Join operations combine two DataSets based on key equality. Flink supports various join types and provides optimization hints for better performance.
class DataSet[T] {
def join[O](other: DataSet[O]): UnfinishedJoinOperation[T, O]
}class DataSet[T] {
def leftOuterJoin[O](other: DataSet[O]): UnfinishedOuterJoinOperation[T, O]
def rightOuterJoin[O](other: DataSet[O]): UnfinishedOuterJoinOperation[T, O]
def fullOuterJoin[O](other: DataSet[O]): UnfinishedOuterJoinOperation[T, O]
}class UnfinishedJoinOperation[L, R] {
def where[K: TypeInformation](fun: L => K): HalfUnfinishedJoinOperation[L, R]
def where(fields: Int*): HalfUnfinishedJoinOperation[L, R]
def where(firstField: String, otherFields: String*): HalfUnfinishedJoinOperation[L, R]
}
class HalfUnfinishedJoinOperation[L, R] {
def equalTo[K: TypeInformation](fun: R => K): JoinDataSet[L, R]
def equalTo(fields: Int*): JoinDataSet[L, R]
def equalTo(firstField: String, otherFields: String*): JoinDataSet[L, R]

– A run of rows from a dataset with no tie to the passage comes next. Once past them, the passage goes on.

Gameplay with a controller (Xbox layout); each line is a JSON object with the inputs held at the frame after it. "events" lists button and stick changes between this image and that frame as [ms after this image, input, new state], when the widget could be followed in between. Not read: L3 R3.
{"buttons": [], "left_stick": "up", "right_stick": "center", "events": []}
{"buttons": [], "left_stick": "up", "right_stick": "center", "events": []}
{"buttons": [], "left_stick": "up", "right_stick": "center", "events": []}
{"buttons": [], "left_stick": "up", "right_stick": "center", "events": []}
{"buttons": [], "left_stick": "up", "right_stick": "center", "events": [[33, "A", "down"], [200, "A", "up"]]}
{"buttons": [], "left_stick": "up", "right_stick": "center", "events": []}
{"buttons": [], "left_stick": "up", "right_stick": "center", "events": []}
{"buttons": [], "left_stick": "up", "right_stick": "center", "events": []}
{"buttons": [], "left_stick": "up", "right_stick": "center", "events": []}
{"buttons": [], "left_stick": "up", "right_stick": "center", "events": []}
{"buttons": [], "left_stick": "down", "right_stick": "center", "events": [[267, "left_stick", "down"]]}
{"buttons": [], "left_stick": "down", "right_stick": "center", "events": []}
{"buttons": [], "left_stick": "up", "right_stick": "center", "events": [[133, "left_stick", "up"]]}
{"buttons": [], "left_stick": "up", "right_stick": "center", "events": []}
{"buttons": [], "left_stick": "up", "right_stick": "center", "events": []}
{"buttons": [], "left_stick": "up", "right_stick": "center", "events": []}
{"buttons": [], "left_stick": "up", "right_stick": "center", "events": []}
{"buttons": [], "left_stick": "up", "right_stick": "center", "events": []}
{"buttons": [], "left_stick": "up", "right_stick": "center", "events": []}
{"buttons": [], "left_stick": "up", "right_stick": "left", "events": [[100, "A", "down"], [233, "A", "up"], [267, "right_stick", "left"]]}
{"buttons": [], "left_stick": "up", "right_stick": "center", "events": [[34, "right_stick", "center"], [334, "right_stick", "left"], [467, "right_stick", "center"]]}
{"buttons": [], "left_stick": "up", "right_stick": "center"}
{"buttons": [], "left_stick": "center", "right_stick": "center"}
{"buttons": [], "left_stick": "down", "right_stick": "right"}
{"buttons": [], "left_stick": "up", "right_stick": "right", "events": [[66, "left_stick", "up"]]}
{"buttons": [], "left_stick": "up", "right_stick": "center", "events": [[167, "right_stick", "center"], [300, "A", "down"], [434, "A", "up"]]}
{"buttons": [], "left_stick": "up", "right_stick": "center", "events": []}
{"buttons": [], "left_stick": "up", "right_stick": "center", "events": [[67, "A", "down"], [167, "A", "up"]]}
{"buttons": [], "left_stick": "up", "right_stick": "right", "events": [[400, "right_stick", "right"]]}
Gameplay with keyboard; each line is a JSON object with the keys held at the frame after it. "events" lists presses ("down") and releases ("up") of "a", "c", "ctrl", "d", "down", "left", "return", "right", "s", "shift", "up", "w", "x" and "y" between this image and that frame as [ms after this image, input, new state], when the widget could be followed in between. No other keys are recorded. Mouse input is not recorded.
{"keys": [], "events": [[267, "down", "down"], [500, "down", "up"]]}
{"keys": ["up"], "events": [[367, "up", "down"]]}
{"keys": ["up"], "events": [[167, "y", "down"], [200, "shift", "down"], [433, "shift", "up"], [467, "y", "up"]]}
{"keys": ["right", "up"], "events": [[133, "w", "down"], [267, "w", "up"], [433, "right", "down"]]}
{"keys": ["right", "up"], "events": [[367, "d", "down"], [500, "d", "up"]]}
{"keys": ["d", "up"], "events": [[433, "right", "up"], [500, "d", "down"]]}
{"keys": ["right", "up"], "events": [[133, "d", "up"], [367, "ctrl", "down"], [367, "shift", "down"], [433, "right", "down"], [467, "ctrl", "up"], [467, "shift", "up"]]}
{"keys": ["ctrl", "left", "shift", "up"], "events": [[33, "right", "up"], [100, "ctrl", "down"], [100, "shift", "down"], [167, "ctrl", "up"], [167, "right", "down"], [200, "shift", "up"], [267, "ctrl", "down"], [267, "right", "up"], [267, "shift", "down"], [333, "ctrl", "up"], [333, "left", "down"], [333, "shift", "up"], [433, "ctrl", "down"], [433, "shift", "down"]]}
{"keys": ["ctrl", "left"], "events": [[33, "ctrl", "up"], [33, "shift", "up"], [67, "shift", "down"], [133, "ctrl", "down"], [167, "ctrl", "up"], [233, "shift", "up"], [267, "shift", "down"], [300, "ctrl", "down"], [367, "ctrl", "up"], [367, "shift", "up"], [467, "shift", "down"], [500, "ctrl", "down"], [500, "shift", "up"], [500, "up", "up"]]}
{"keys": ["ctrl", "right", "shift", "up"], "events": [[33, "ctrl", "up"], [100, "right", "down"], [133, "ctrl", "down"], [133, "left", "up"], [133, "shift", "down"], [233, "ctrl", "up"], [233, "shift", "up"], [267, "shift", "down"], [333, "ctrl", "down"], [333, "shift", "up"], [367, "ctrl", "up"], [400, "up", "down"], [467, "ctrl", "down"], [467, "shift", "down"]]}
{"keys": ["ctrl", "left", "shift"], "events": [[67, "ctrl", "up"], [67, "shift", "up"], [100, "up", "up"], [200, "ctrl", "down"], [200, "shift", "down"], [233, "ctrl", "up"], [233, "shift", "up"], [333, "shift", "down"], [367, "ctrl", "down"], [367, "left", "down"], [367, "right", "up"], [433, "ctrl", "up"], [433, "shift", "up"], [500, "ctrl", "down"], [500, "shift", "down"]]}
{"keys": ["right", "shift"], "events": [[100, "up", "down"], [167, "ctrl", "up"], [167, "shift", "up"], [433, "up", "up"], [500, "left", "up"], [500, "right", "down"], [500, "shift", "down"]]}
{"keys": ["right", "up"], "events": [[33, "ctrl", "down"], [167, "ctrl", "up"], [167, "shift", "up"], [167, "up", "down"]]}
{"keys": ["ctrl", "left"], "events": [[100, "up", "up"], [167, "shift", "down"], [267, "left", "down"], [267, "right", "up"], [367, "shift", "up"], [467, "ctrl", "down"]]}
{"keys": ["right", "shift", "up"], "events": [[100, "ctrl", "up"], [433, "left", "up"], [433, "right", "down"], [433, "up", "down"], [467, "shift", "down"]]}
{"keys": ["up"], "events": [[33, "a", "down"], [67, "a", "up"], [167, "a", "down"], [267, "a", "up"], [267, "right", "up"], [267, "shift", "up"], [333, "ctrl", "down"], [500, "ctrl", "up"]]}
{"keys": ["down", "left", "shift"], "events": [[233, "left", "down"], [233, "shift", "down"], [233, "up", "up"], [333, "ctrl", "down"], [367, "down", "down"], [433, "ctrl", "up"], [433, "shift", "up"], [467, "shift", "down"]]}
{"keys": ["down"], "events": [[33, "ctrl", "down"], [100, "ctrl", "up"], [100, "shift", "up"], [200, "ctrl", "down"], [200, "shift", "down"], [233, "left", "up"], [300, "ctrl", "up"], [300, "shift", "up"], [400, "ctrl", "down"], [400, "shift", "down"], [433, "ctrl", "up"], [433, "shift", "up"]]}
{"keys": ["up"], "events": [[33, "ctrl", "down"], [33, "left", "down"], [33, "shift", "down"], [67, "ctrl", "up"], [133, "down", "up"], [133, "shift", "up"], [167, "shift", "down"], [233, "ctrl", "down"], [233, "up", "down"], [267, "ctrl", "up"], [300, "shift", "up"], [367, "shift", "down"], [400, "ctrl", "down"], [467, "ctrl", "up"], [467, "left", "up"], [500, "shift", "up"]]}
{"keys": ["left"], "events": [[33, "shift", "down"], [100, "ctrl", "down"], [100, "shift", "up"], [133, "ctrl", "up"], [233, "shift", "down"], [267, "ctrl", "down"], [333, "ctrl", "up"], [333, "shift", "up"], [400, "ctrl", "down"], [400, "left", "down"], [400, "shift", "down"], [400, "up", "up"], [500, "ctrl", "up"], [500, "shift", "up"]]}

}class JoinDataSet[L, R] {
def apply[O: TypeInformation: ClassTag](fun: (L, R) => O): DataSet[O]
def apply[O: TypeInformation: ClassTag](fun: (L, R, Collector[O]) => Unit): DataSet[O]
def apply[O: TypeInformation: ClassTag](joiner: JoinFunction[L, R, O]): DataSet[O]
def apply[O: TypeInformation: ClassTag](joiner: FlatJoinFunction[L, R, O]): DataSet[O]
// Optimization hints
def withPartitioner[K: TypeInformation](partitioner: Partitioner[K]): JoinDataSet[L, R]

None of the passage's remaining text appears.